The linear regression analysis of deflazacort constructed by plotting the peak–area ratio of deflazacort to the internal standard (y) versus analyte concentration (μg ml) in spiked plasma samples (x). The calibration curves were fluctuated in the range of 5.0–150ng ml. The average regression equation of these curves and their correlation coefficients (r) were calculated it showed good linear relationship between the peak areas and the concentrations. The lower limit of quantitation was 5 ng ml for determination of deflazacort in plasma. The limit has already been sufficient for pharmacokinetic studies of deflazacort.

Precision

The intra-day precision (presented as relative standard deviation) is shown in Table 1. The accuracy, defined as (measured concentration/spiked concentration) ×100%, reached from 93.07 to 99.65% through out the four concentrations examined. The inter-day precision was studied over five days.

Table 1

Precision of deflazacort in human plasma

Recovery and stability

The absolute recoveries of deflazacort at concentrations of 15.0, 60.0 and 120.0 ng ml (n = 5) were 86.60±5.75, 86.57±8.59 and 88.19±9.15%, respectively. Stability of deflazacort during sample handling (freeze–thaw and short-term temperature) and the stability of processed samples were evaluated and deflazacort was stable for at least 4 h at room temperature in plasma samples, for 24 h in autosampler conditions and in plasma samples following three freeze–thaw cycles.

Ionization

It was shown that LLE improves the sample clean-up to remove internal substances from plasma and thereby decrease the amount of matrix injected onto the column, thus the ion suppression effect was minimized.
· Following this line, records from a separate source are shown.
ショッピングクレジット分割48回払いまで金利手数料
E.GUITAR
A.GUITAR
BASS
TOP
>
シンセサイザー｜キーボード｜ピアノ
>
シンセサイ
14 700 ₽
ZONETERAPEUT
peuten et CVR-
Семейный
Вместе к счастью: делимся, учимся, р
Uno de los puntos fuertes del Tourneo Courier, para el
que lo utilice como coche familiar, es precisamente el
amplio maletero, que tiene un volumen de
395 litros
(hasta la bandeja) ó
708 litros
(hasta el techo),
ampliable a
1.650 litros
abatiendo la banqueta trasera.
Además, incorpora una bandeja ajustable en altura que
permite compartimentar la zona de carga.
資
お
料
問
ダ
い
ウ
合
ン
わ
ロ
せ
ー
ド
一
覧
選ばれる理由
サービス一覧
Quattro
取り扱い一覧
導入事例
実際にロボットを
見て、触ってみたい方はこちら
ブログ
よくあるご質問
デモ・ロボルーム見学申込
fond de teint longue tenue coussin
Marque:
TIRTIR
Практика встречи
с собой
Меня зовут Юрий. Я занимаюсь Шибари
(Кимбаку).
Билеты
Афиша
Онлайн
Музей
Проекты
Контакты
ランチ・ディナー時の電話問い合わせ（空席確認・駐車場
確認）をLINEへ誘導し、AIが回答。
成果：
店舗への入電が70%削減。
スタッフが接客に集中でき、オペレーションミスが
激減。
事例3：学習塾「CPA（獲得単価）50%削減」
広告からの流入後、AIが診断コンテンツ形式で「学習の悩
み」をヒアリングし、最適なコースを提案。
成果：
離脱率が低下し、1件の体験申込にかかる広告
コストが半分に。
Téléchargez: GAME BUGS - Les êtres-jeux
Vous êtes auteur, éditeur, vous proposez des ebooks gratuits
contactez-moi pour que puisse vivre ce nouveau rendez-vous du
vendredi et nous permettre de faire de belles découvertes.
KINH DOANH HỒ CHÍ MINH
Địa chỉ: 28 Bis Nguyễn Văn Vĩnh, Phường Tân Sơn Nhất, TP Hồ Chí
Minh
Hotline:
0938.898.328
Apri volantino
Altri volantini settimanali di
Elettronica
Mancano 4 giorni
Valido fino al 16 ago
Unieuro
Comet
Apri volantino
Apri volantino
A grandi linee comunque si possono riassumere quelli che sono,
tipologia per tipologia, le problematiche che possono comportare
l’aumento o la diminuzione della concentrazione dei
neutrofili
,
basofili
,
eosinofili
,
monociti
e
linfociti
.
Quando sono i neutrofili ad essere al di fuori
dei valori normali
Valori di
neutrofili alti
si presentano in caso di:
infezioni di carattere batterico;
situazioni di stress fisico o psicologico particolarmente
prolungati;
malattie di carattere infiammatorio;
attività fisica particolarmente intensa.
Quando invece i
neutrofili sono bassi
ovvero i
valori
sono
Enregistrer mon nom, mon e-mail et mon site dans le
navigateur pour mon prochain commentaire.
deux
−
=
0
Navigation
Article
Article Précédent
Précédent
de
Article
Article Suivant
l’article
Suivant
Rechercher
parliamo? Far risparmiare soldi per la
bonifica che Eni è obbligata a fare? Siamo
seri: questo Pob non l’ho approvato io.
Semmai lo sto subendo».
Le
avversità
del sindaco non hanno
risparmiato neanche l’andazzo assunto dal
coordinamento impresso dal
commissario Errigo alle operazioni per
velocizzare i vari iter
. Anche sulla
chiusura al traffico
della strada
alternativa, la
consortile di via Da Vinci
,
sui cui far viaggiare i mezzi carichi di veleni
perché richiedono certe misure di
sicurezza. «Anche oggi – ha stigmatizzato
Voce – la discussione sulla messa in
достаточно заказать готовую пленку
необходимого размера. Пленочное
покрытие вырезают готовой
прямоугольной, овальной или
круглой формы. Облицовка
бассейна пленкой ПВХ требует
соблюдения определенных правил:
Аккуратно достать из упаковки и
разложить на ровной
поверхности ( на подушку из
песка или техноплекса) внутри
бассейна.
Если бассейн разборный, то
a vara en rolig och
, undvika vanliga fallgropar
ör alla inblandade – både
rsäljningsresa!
The results indicated that there was no significant difference between the signals of analytes extracted from human plasma and the mobile phase, which proves that there were no matrix effects.

Pharmacokinetic study

The assay was conducted to obtain pharmacokinetic data for deflazacort in human plasma after oral administration (6.0 mg) application of the LC/MS method developed here to in vivo pharmacokinetic studies in humans. The area under the plasma concentration (AUCs curve) of deflazacort after oral administrations were 2830.15±380.84 and 2854.16±657.50 ng h ml, respectively. The mean Cmax value was 66.66±4.10 and 69.60±3.46 ng/mL corresponding mean tmax value was 1.88±0.43 and 1.75±0.26 h. The mean plasma elimination half-life was 2.40±0.31 and 2.58±0.28 h. for test and reference respectively [Figure 5, Table 2]. Other pharmacokinetic parameters in this study are shown in Table 2. The present method could be applied to pharmacokinetic studies after a lower dose administration of deflazacort (6 mg).

Figure 5

Mean plasma concentration of test and reference product

Table 2

Mean pharmacokinetic parameters

CONCLUSIONS

LLE of deflazacort from plasma was found to be more precise than the solid phase extraction. The current method guarantees a high precision, accuracy, recovery and a relatively short analysis time and will be a useful tool in the pharmacokinetic study of deflazacort in humans.